Back in the days when we watched moss grow on our knees, I remember collecting cereal box tops to mail in for the cool toys like detective kits with secret decoder rings, baking-soda powered submarines and rocket launchers. We jammed the requisite number of box tops into an envelope, addressed it to some place called Battle Creek, Mich., and sent it away by Pony Express.

“Allow six to eight weeks for delivery.”

We spent the next six to eight weeks — or possibly three years — running to the mailbox as soon as we stepped off the afternoon school bus.

I suspect grownups hatched this plot so that they didn’t have to trudge to the mailbox themselves for six to eight weeks — or possibly three years.

Allowing six to eight weeks for delivery taught us patience and hope (or exasperation), and encouraged us to eat three to four bowls of Super Frosted Sugar Clumps with Marshmallows every morning so we could collect as many box tops as possible.
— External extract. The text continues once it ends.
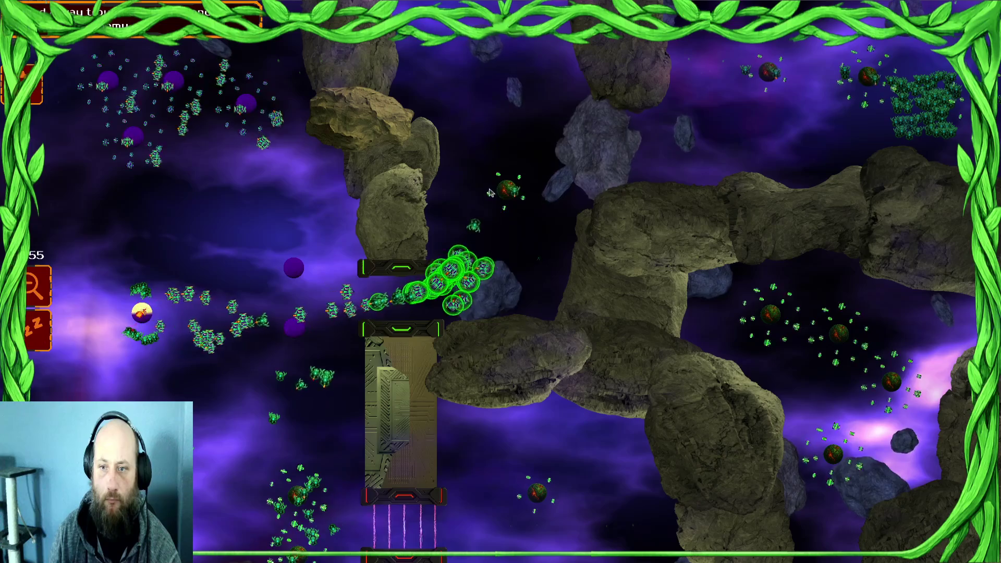
key(Right)
key(Right)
Or we’d clip the back-of-the-comic-book ads for X-ray glasses or hand-buzzers, tape coins to the order form, and mail it — and we were back to checking the mailbox daily while allowing six to eight weeks for delivery.

I built a tricky and delicate model of the lunar module, which I received by taping a dime to a coupon for a science magazine for kids. Every month, a new magazine came with some envelope that I passed off to Mom. She banned me from taping any more dimes to coupons after that.

Allowing six to eight weeks for delivery seemed insufferable to little boys. But Mom had to wait nine months for delivery of my baby brother.

“How many years have I been expecting?” Mom groused one day. “Is this kid gonna get here before next Christmas?”

Mom should have ordered him from one of the ads in the back of the comic books. Six to eight weeks is faster than Christmas, but only slightly.

I wonder how many box tops she had to send in for him.